Cristiane relata que esses valores não se alteram com a duração do exercício e sim com o aumento de sua intensidade e, quanto maior for a massa muscular exercitada de forma dinâmica, maior é o aumento da frequência cardíaca, mas menor o aumento da pressão arterial. “Nesse contexto, os exercícios resistidos ou musculação, possuem bastante importância, pois quando executados em alta intensidade, apesar de serem feitos de forma dinâmica, apresentam componentes estáticos bastante elevados. Fazendo com que haja aumento da frequência cardíaca e, por conseguinte, aumento exagerado da pressão arterial, que aumenta conforme as repetições do exercício. Mas quando executados em baixa intensidade, são benéficos assim como exercícios aeróbios de baixa intensidade, tais como caminhada, corrida e ciclismo”, argumenta.
Além das alterações cardiovasculares que acontecem durante a execução dos exercícios, outras alterações ocorrem após a finalização dos mesmos. Uma delas tem sido alvo de muitas pesquisas: a hipotensão pós-exercício. “Ela caracteriza-se pela redução da pressão durante a recuperação, fazendo com que seus valores permaneçam menores do que aqueles medidos antes do início dos exercícios. Para efeitos clínicos, ela deve se manter estável por até 24 horas após o término dos exercícios”, descreve.

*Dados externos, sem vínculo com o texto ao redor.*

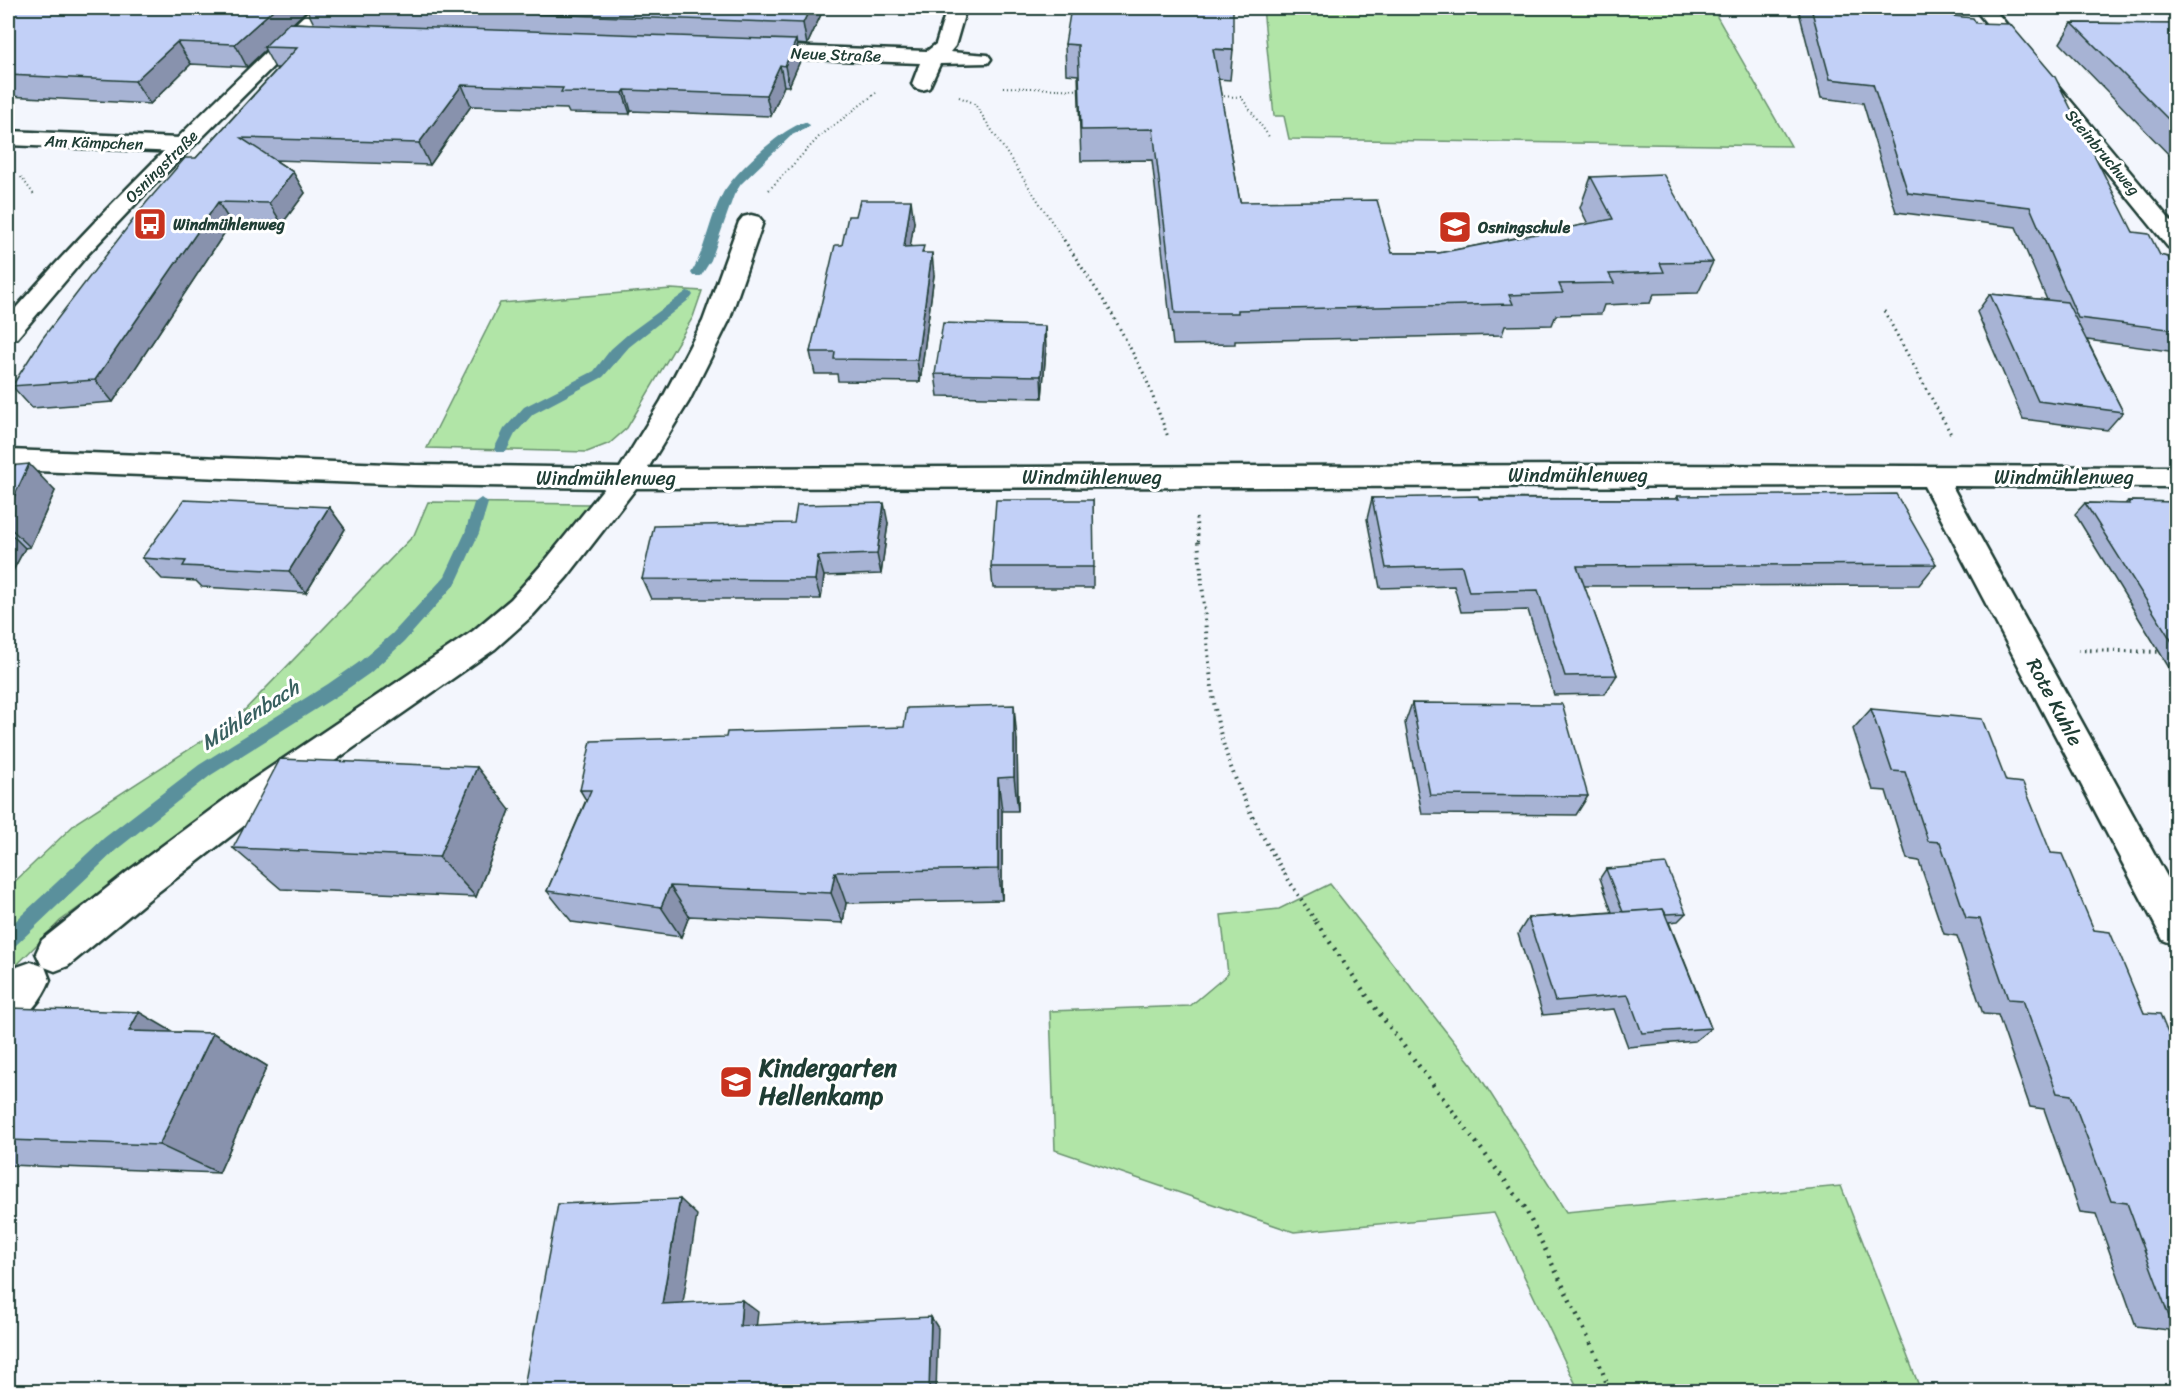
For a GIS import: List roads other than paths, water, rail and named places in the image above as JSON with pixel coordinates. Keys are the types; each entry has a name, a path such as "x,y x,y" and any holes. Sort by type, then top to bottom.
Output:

É importante salientar que antes de realizar qualquer tipo de exercício físico, deve-se consultar um cardiologista, questionar se é possível praticar atividades e solicitar um atestado médico, informando suas condições clínicas para que o educador físico tenha embasamento para prescrever os exercícios adequados ao aluno. “É muito importante que seja realizada uma anamnese sobre o histórico patológico do aluno juntamente com uma avaliação física”, encerra.